Antonio Segni, Valeria Fedeli e lo stipendio dei docenti

Nel 1955 un settimanale ospitava un autorevole intervento: “Scrive un vecchio professore; della scuola ha qualche esperienza, come studente, insegnante, padre e infine ministro della Pubblica istruzione. È quest’ultima che conta meno: la scuola la si vede, com’è veramente, attraverso i propri alunni, i colleghi, i figli. E il vecchio professore, che da quando è nella scuola sente parlare sempre di crisi della scuola, non crede di scoprire nulla di nuovo”.

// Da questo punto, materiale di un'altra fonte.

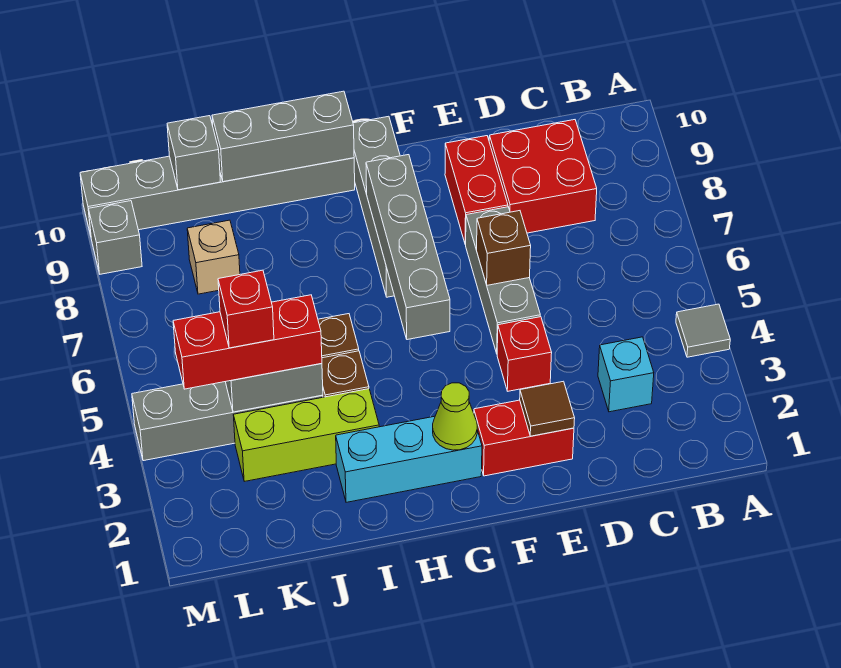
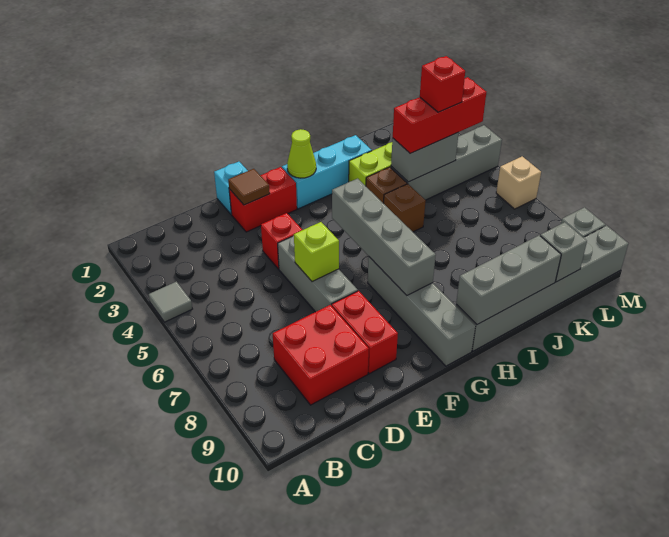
cyan brick C3 level 1 -> cyan brick E1 level 1
brown brick E6 level 2 -> lime brick E6 level 2
tan brick K8 level 1 -> tan brick M6 level 1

La lunga lettera prosegue con una disamina dello stato delle scuole e dell’insegnamento in Italia dalle elementari all’università e conclude affermando: “Non dico cosa nuova quando ripeto che, a parte tipi, programmi, edifici, sempre importanti e necessari, l’elemento fondamentale della scuola è l’insegnante, al quale è affidata così grave responsabilità. Grandi responsabilità e grandi doveri verso di essi hanno la società e lo Stato per la preparazione spirituale e professionale e per il trattamento giuridico ed economico, doveri che trovano limiti nelle possibilità”.

La firma è del sardo Antonio Segni, più volte Ministro, divenuto poi il quarto Presidente della Repubblica.

A distanza di 62 anni un altro vecchio professore, che ha vissuto la scuola come studente-lavoratore, come padre, come insegnante, come preside e infine come ispettore scolastico, ora nonno-pensionato, nel condividere il convincimento della gravosa e importante responsabilità degli insegnanti nella scuola, constata e si duole del perdurare dei “limiti delle possibilità” ogni qualvolta si affronta il problema del trattamento economico della categoria.

Questo si permette di segnalare rispettosamente alla ministra Fedeli, che ha anche un passato di sindacalista, oggi 6 marzo, in visita in una scuola media della Sardegna.